What is slow is to define an address because it is broken down into 3 parts, one of which is in a register. We must also take a few precautions to avoid accessing VRAM too quickly. And finally, the graphics commands are quite slow compared to other machines of the time. This can be seen in games that make annimations in demos with copies. Even with a small image, you can easily see the copies being made. To avoid this, you have to alternate two pages because it cannot be clocked by the VBlank because copy is too slow. This is why it is quite difficult to scroll the screen horizontally. It took a while to come on MSX2. While it was already widespread on several machines even the famicom / NES. They had to add a 2+ register to make it less laborious.

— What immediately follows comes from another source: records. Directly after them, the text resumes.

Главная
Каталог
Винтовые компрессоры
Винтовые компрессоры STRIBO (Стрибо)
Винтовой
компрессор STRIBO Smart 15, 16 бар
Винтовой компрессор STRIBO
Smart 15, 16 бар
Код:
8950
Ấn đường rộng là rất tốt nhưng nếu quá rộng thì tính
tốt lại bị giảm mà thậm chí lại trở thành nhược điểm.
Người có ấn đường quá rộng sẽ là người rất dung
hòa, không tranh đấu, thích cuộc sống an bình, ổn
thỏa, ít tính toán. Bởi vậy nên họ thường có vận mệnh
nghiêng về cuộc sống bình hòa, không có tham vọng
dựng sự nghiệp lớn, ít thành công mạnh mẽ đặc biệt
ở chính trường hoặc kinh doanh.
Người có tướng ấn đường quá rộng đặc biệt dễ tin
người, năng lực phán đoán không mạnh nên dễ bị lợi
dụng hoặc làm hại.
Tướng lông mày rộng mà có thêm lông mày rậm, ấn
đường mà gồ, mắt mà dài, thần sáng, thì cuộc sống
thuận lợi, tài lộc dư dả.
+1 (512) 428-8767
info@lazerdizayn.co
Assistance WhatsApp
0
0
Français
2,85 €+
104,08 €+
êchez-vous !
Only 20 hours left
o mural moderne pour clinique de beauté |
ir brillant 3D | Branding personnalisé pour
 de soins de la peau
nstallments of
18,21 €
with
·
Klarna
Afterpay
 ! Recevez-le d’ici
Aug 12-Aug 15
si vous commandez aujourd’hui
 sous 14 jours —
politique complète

That said, overall it wasn't a bad VDP. While slow for some things, it does a lot of things that others weren't doing.

By PingPong

Prophet (3888)

PingPong's picture

11-01-2022, 15:53

gdx wrote:

What is slow is to define an address because it is broken down into 3 parts, one of which is in a register.

I Agree, They should have redefined the interface needed to set VRAM ptr in a more clear concise way, like removing the addtitional register for 16K pages, embeed the write/read bit in some address to imply the operation without the need to waste time in a operation like "OR 0x40".

gdx wrote:

And finally, the graphics commands are quite slow compared to other machines of the time.

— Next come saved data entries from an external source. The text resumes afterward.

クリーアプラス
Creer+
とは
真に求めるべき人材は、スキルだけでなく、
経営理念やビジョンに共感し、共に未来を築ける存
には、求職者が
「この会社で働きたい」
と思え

What machines? As far i know no other 8 bit machines of the era featured a blitter or gfx comprocessor.

About slowness: Yes, the distinction between logical and byte operation should have not here.
It is very simple, for example to switch between logical operation and byte operation based on Trasparent bit or IMP operation code. the vdp should always operate in byte mode masking out the unwanted bits on pixels, doing always a read followed by a second read then a write skipping the second read on IMP logical operation. that is already here. It's a matter of mapping the more available commands into a smaller ones, (internally the vdp should work as usual), and adding some kind of masking logic and a byte cache to avoid the waste of memory access when the byte address is unchanged between contiguos pixels (that is relatively easy even without a byte cache.)


...quite difficult to scroll the screen horizontally.

i think they have thought about, and almost sure that an in depth analisys of v9938 die could reveal some surprise about the horizontal scroll reg. [maybe a earlier not finished and not working implementation, disabled because of time to market]


Enlighted (6840)

ARTRAG's picture

12-01-2022, 07:36

Having dedicated ports for 16 bit addresses for reading and writing would have helped a lot the coders.
I would have also had distinct ports for high and low bytes, in order to be able to write one single byte if you change only the high or the low part of the address and two different inner registers for reading and writing so to be able to read from and addresses and write in another without setting new addresses.
But you know, things went differently.